Le Q5 Sportback, plus athlétique sur la forme, se réserve naturellement les plus gros moteurs… ce qui se ressent sur la facture finale !

Money back

Forcément, ce Q5 Sportback se distingue de son frère « normal » au niveau de sa silhouette davantage profilée vers l’arrière, dotée d’un toit en pente douce. On ne se prononcera pas sur ce look singulier, en laissant chacun juge du résultat. Ce qui est sûr, c’est que pour justifier un surcoût non négligeable d’environ 4000 € par rapport au Q5 normal, ce dérivé Sportback se réserve quelques spécificités, comme des modernes et « design » feux arrière OLED (avec 3 signatures, au choix, à la commande), mais aussi les plus gros moteurs et les finitions les plus fournies. Un positionnement plus haut de gamme astucieux permettant de justifier des prix majorés… et de meilleures marges ! Exit donc le 35 TDI de 163 ch « du peuple » proposé de surcroît dans une finition de base « Q5 ». Cette version Sportback plus élitiste attaque directement avec le 40 TDI de 204 ch (avec boîte S-tronic, une micro-hybridation et le système quattro) en configuration « Design », ce qui fait grimper le premier prix à 58 300 €.

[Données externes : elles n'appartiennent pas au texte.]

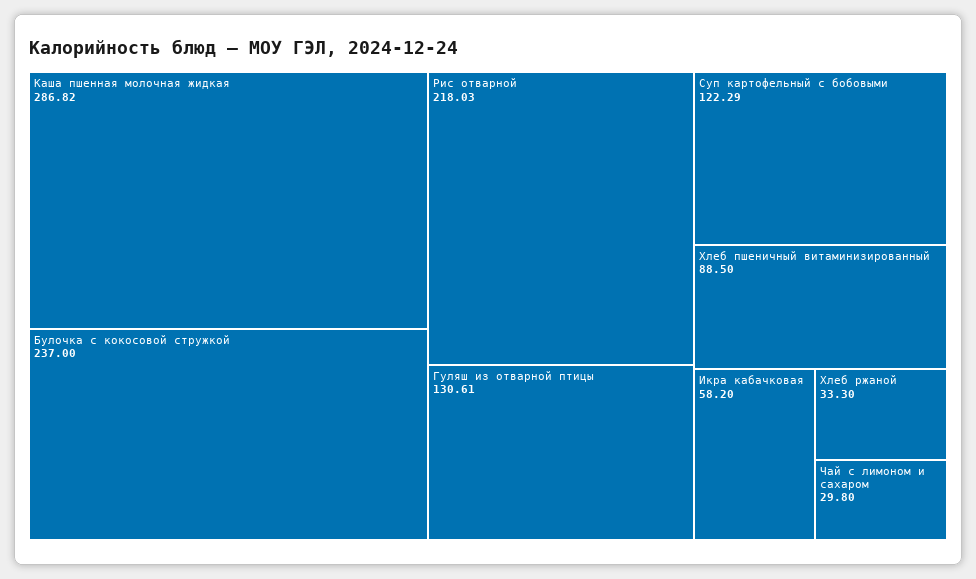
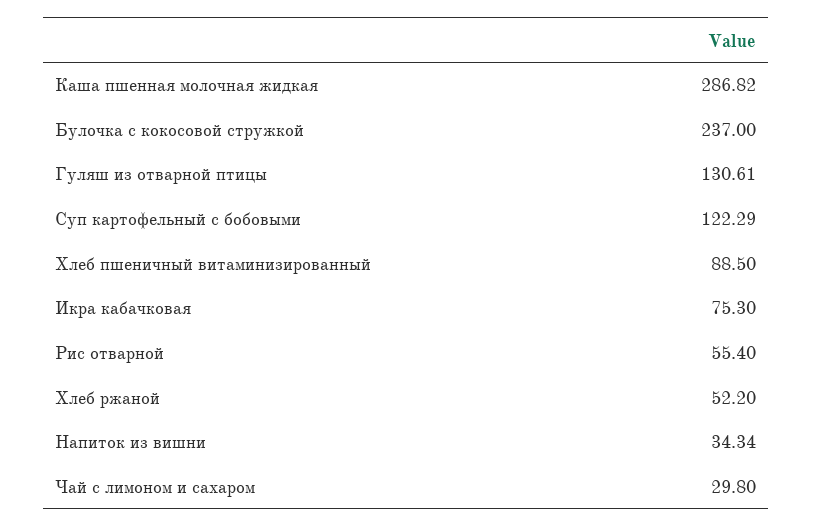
  {
    "Каша пшенная молочная жидкая": 286.82,
    "Булочка с кокосовой стружкой": 237,
-   "Рис отварной": 218.03,
+   "Рис отварной": 55.4,
    "Гуляш из отварной птицы": 130.61,
    "Суп картофельный с бобовыми": 122.29,
    "Хлеб пшеничный витаминизированный": 88.5,
-   "Икра кабачковая": 58.2,
+   "Икра кабачковая": 75.3,
-   "Хлеб ржаной": 33.3,
+   "Хлеб ржаной": 52.2,
-   "Чай с лимоном и сахаром": 29.8
+   "Чай с лимоном и сахаром": 29.8,
+   "Напиток из вишни": 34.34
  }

Un cran au-dessus, Audi propose à partir de 67 800 € une version 50 TDI de 286 ch (avec boîte Tiptronic à 8 rapports), mais aussi une 45 TFSI essence de 265 ch (de 60 500 à 69 400 €). Côté finitions, le Q5 Sportback optimise les dotations. Ainsi, la S Line a droit à un look plus sportif et l’Avus à un équipement plus cossu encore, comportant par exemple les sièges chauffants. Toutes deux bénéficient de feux Matrix LED, d’un tableau de bord numérique, d’un GPS et d’une caméra de recul notamment (les radars de stationnement restent en option). A noter que pour séduire les entreprises et les gestionnaires de flottes, un Q5 Sportback Business Executive est proposé pour les professionnels. Enfin, Audi a la bonne idée de reconduire la sportive variante SQ5, qui carbure toujours au gasoil, avec un fabuleux V6 3.0 TDI de 341 ch. Un dérivé vraiment haut de gamme, doté d’une finition spécifique, qui s’affiche minimum 82 300 € hors option… et malus.